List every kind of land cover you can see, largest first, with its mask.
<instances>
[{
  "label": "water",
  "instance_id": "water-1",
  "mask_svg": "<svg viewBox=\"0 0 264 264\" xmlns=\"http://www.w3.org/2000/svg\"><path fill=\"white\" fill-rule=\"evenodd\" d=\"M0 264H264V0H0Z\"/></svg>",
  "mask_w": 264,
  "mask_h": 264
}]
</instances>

> **Exercise directions**
Please pull every line out of the data above and reproduce each one verbatim, in its original order.

> **Correct result**
List every kind of land cover you can see, largest first, with its mask.
<instances>
[{
  "label": "water",
  "instance_id": "water-1",
  "mask_svg": "<svg viewBox=\"0 0 264 264\" xmlns=\"http://www.w3.org/2000/svg\"><path fill=\"white\" fill-rule=\"evenodd\" d=\"M0 264H264V0H0Z\"/></svg>",
  "mask_w": 264,
  "mask_h": 264
}]
</instances>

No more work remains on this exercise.